In this study, a research team from England examined the efficacy of colostrum enemas in the treatment of distal colitis.
They used a randomized, double-blind, controlled protocol.
The team examined 14 patients (8 female, mean age 45 years) with mild to moderately severe distal colitis.
|Patients showing histological improvement:|
- Colostrum group = 63%
- Placebo group = 33%
|Alimentary Pharmacology and Therapeutics|
Patients received either colostrum enema (100 ml of 10% solution) or placebo (albumin solution) for 4 weeks.
Both groups also received mesalazine (1.6 g per day) or, if already taking it, a dose increment of 1.6 g per day.

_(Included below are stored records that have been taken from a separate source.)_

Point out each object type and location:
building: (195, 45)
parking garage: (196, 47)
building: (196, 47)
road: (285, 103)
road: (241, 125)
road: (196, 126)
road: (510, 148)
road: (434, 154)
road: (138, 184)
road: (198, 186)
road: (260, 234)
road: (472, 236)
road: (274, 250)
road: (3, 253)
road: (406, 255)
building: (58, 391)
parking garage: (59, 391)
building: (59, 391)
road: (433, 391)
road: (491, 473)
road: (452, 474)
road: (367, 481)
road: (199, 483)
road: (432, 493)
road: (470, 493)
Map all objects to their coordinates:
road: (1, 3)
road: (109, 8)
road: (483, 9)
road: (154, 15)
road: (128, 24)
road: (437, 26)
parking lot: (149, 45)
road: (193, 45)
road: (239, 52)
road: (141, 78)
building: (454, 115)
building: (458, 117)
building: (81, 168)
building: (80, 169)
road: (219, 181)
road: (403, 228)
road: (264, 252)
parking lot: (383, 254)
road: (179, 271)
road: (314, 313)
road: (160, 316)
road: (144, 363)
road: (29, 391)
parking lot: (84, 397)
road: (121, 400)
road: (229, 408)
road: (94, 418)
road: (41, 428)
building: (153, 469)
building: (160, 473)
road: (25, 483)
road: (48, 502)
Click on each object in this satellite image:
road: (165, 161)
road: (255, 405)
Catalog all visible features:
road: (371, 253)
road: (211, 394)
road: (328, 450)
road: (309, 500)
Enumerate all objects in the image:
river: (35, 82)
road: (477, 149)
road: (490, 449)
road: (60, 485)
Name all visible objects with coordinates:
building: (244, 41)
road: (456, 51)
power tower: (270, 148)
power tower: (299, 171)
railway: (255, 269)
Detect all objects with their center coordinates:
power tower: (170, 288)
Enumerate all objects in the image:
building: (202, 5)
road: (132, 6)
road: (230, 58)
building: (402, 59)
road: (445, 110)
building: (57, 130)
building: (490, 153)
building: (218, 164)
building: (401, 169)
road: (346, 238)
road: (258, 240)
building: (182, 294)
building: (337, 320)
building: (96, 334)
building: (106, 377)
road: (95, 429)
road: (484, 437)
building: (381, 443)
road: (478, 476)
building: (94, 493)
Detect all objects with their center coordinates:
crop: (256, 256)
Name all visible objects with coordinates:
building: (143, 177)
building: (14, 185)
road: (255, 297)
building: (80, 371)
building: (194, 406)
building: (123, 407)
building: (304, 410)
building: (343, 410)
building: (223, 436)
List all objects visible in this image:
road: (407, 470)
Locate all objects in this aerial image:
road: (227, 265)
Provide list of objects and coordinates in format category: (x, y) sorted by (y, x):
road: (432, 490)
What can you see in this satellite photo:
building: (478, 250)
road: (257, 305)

The team documented disease activity at 0, 2 and 4 weeks.
The researchers identified a mean reduction in symptom score of -2.9 in the colostrum group, after 4 weeks. Whereas, the placebo group showed a mean response of +0.5.
In addition, histological scores improved in 63% of patients in the colostrum group, whereas they only improved in 33% of patients in the placebo group.
Dr Khan's team concluded, "Bovine colostrum enema shows potential as a novel therapy for left-sided colitis with additional benefits over using mesalazine alone".
"Further studies appear to be warranted".